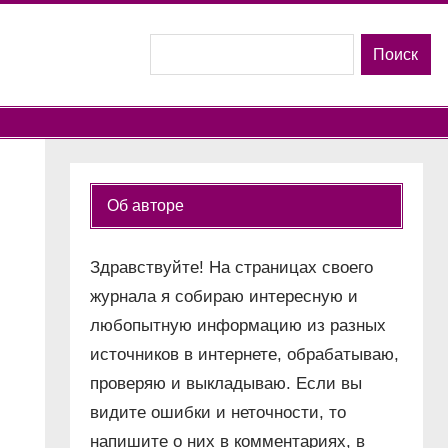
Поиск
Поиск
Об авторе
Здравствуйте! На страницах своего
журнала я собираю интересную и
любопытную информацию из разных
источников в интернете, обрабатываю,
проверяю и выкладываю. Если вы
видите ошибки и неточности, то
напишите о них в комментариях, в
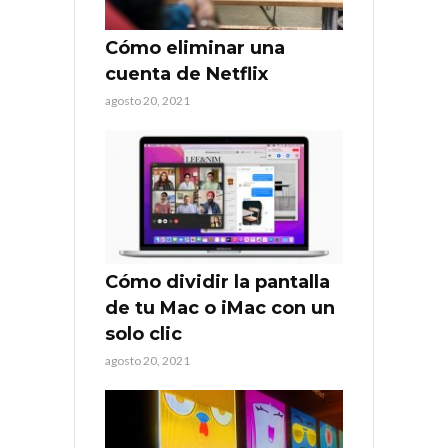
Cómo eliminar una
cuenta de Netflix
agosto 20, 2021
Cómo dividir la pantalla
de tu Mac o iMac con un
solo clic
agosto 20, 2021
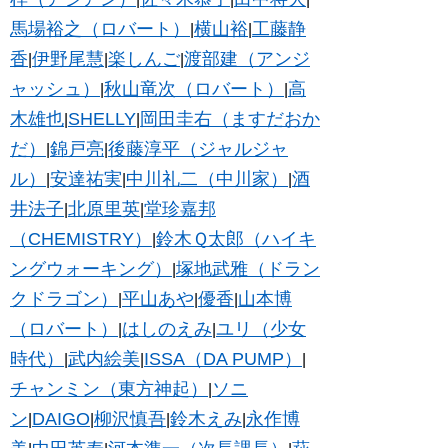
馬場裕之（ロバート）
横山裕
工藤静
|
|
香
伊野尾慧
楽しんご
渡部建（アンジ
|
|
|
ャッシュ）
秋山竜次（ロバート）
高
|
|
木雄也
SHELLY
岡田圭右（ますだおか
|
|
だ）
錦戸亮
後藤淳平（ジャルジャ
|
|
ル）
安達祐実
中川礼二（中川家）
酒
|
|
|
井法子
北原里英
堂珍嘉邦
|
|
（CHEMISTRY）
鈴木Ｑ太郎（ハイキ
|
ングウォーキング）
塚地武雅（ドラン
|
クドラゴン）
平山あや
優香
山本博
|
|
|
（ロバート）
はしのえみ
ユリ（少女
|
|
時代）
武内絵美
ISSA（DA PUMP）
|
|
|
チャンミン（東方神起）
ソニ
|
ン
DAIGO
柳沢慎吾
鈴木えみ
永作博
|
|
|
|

◆ ◆ ◆ ◆ ◆ ◆ ◆

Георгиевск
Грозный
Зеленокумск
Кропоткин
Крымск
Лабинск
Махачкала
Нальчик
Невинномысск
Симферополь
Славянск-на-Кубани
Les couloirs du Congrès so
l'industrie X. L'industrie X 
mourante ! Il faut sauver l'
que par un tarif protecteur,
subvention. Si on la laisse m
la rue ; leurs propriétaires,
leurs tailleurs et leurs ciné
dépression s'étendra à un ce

◆ ◆ ◆ ◆ ◆ ◆ ◆

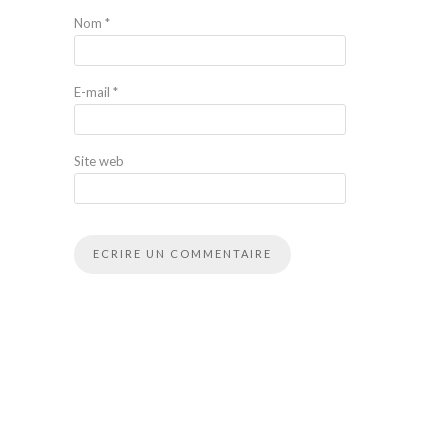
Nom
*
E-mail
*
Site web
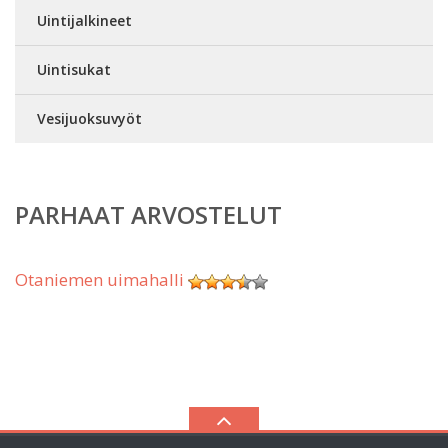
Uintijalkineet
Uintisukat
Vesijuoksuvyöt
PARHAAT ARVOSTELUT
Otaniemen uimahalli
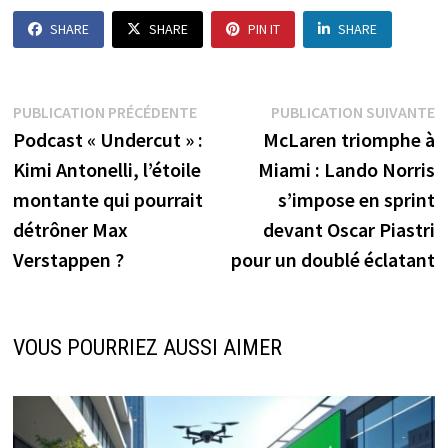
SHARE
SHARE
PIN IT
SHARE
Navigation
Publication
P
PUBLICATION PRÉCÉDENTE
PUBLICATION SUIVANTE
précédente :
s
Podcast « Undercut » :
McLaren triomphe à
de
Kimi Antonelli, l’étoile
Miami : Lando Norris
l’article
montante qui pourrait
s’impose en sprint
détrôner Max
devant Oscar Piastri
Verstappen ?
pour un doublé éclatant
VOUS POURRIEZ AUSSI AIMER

◆ ◆ ◆ ◆ ◆ ◆ ◆

### WORK REQUIRED
Pull out each line of the data above that contains the word "leurs".

### OUTPUT BELOW
la rue ; leurs propriétaires,
leurs tailleurs et leurs ciné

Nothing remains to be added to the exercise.